Après avoir exposé la signification de la croix de Christ, l'apôtre confirme ce qu'il vient de dire en montrant les effets qu'avait produits sa prédication. Il invite les Corinthiens à considérer leur propre appel, car c'est par la prédication de la croix qu'ils avaient été appelés. Peu d'entre eux pouvaient être mis au rang des sages, des puissants ou des nobles de ce monde. Bien au contraire, les hommes de cette sorte étaient généralement enclins à s'achopper au message de la croix. Mais Dieu avait choisi les choses folles, les choses faibles, les choses viles, les choses méprisées et même les choses qui ne sont pas.
En disant cela, l'apôtre parle des Corinthiens selon ce qu'ils étaient aux yeux des hommes, et il était bien frappant que Dieu ait choisi et utilisé de telles personnes pour confondre des hommes qui leur paraissaient très sages et honorables et montrer leur nullité. En même temps, ces paroles peuvent sans doute aussi être appliquées à ce que les Corinthiens étaient avant de se convertir. Quelle merveille qu'ils soient devenus ce qu'ils étaient maintenant, en raison du choix de Dieu et de son travail! Que l'on comprenne ces mots d'une manière ou de l'autre, le sens général est le même. Les effets pratiques du choix de Dieu et de son appel par la prédication de la croix étaient tels qu'il n'y avait aucun honneur pour l'homme. Aucune chair ne peut se glorifier en la présence du Seigneur; toute gloire doit lui être rendue.
Les nombreuses raisons pour lesquelles les croyants peuvent se glorifier dans le Seigneur nous sont données au verset 30. Nous sommes «dans le Christ Jésus»; nous participons de sa vie et partageons sa place et son acceptation par Dieu. Et tout cela parce que nous sommes de Dieu, et en aucune manière de l'homme. Dieu lui-même est la source de toute cette grâce qui nous a été apportée. Il est très certainement vrai que nous sommes de Dieu, comme cela est clairement dit dans 1 Jean 4:4, et c'est comme étant «dans le Christ Jésus» que nous le sommes. Toutefois ce n'est pas cela qui est mis en évidence dans le verset qui est devant nous, mais plutôt le fait que tout est de Dieu et non de l'homme, que nous considérions ce que nous sommes en Christ ou ce que nous avons en lui.

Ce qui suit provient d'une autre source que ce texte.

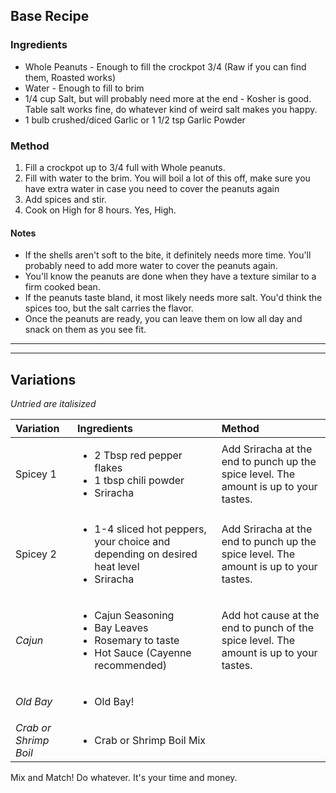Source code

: ## Base Recipe

### Ingredients
- Whole Peanuts - Enough to fill the crockpot 3/4 (Raw if you can find them, Roasted works)
- Water - Enough to fill to brim
- 1/4 cup Salt, but will probably need more at the end - Kosher is good. Table salt works fine, do whatever kind of weird salt makes you happy.
- 1 bulb crushed/diced Garlic or 1 1/2 tsp Garlic Powder

### Method
1. Fill a crockpot up to 3/4 full with Whole peanuts.
2. Fill with water to the brim. You will boil a lot of this off, make sure you have extra water in case you need to cover the peanuts again
3. Add spices and stir.
4. Cook on High for 8 hours. Yes, High.

#### Notes
- If the shells aren't soft to the bite, it definitely needs more time. You'll probably need to add more water to cover the peanuts again.
- You'll know the peanuts are done when they have a texture similar to a firm cooked bean.
- If the peanuts taste bland, it most likely needs more salt. You'd think the spices too, but the salt carries the flavor.
- Once the peanuts are ready, you can leave them on low all day and snack on them as you see fit. 

---  
---

## Variations

*Untried are italisized*

|Variation|Ingredients|Method|
|:-|:-|:-|
|Spicey 1|<ul><li>2 Tbsp red pepper flakes</li><li>1 tbsp chili powder</li><li>Sriracha</li></ul>|Add Sriracha at the end to punch up the spice level. The amount is up to your tastes.|
|Spicey 2|<ul><li>1-4 sliced hot peppers, your choice and depending on desired heat level</li><li>Sriracha</li></ul>|Add Sriracha at the end to punch up the spice level. The amount is up to your tastes.|
|*Cajun*|<ul><li>Cajun Seasoning</li><li>Bay Leaves</li><li>Rosemary to taste</li><li>Hot Sauce (Cayenne recommended)</li></ul>|Add hot cause at the end to punch of the spice level. The amount is up to your tastes.|
|*Old Bay*|<ul><li>Old Bay!</li></ul>||
|*Crab or Shrimp Boil*|<ul><li>Crab or Shrimp Boil Mix</li></ul>||

Mix and Match! Do whatever. It's your time and money.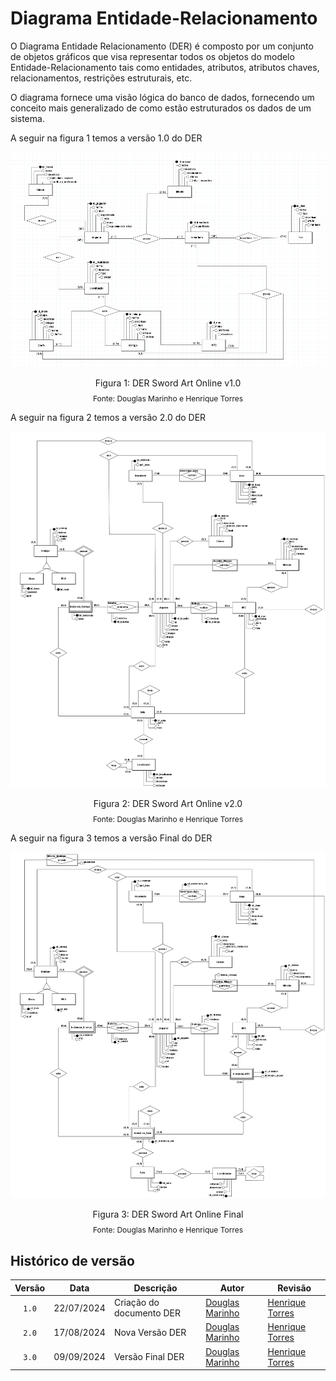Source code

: # Diagrama Entidade-Relacionamento

<p style="text-align: justify">

O Diagrama Entidade Relacionamento (DER) é composto por um conjunto de objetos gráficos que visa representar todos os objetos do modelo Entidade-Relacionamento tais como entidades, atributos, atributos chaves, relacionamentos, restrições estruturais, etc.

O diagrama fornece uma visão lógica do banco de dados, fornecendo um conceito mais generalizado de como estão estruturados os dados de um sistema.

A seguir na figura 1 temos a versão 1.0 do DER

<img src= '/docs/images/DER-SAO 1.0.png' />

<div style="text-align: center">
  <p>Figura 1: DER Sword Art Online v1.0</p>
  <p style="margin-top: -1%; font-size: 12px">Fonte: Douglas Marinho e Henrique Torres</p>
</div>

A seguir na figura 2 temos a versão 2.0 do DER

<img src= '/docs/images/DER-SAO 2.0.png' />

<div style="text-align: center">
  <p>Figura 2: DER Sword Art Online v2.0</p>
  <p style="margin-top: -1%; font-size: 12px">Fonte: Douglas Marinho e Henrique Torres</p>
</div>

A seguir na figura 3 temos a versão Final do DER

<img src= '/docs/images/DER-Final.png' />

<div style="text-align: center">
  <p>Figura 3: DER Sword Art Online Final</p>
  <p style="margin-top: -1%; font-size: 12px">Fonte: Douglas Marinho e Henrique Torres</p>
</div>

## Histórico de versão

| Versão |    Data    | Descrição                                      | Autor                                               | Revisão                                                      |
| :----: | :--------: | ---------------------------------------------- | --------------------------------------------------- | ------------------------------------------------------------ |
| `1.0`  | 22/07/2024 | Criação do documento DER                       | [Douglas Marinho](https://github.com/M4RINH0)       | [Henrique Torres](https://github.com/henriqtorresl)          |
| `2.0`  | 17/08/2024 | Nova Versão DER                       | [Douglas Marinho](https://github.com/M4RINH0)       | [Henrique Torres](https://github.com/henriqtorresl)          |
| `3.0`  | 09/09/2024 | Versão Final DER                       | [Douglas Marinho](https://github.com/M4RINH0)       | [Henrique Torres](https://github.com/henriqtorresl)          |

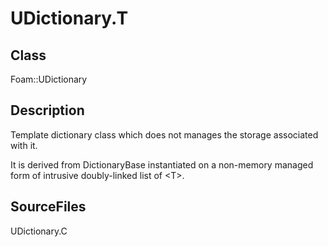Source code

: # UDictionary.T 
## Class
Foam::UDictionary

## Description
Template dictionary class which does not manages the storage
associated with it.

It is derived from DictionaryBase instantiated on a non-memory managed
form of intrusive doubly-linked list of \<T\>.

## SourceFiles
UDictionary.C

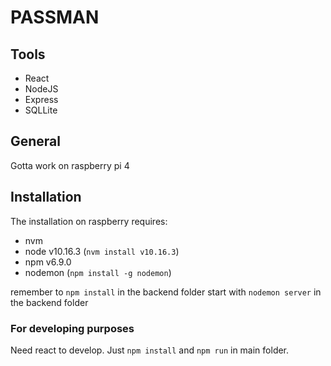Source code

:# PASSMAN

## Tools

- React
- NodeJS
- Express
- SQLLite

## General

Gotta work on raspberry pi 4


## Installation

The installation on raspberry requires:

- nvm
- node v10.16.3 (`nvm install v10.16.3`)
- npm v6.9.0
- nodemon (`npm install -g nodemon`)

remember to `npm install` in the backend folder
start with `nodemon server` in the backend folder

### For developing purposes

Need react to develop. Just `npm install` and `npm run` in main folder.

Le Christ qui a été crucifié «nous a été fait sagesse de la part de Dieu…». La sagesse vient naturellement en premier, puisque c'est le sujet de tout ce passage. Nous en avions besoin, car le péché nous avait plongés dans l'ignorance et la folie. Mais le péché nous avait aussi plongés dans la culpabilité et sous la condamnation, et c'est pourquoi nous avions besoin de justice. De plus, la souillure et la corruption dans lesquelles nous étions montrait notre besoin de sainteté. Enfin, en raison de notre esclavage, nous avions besoin de rédemption. La rédemption termine cette liste parce qu'elle inclut la délivrance finale: la rédemption de nos corps à la venue du Seigneur.
Donc la croix exclut dans le principe toute glorification de l'homme. Et le travail de Dieu en relation avec la prédication de la croix l'exclut aussi dans la pratique. C'est seulement dans le Seigneur que nous avons à nous glorifier, si nous avons à nous glorifier.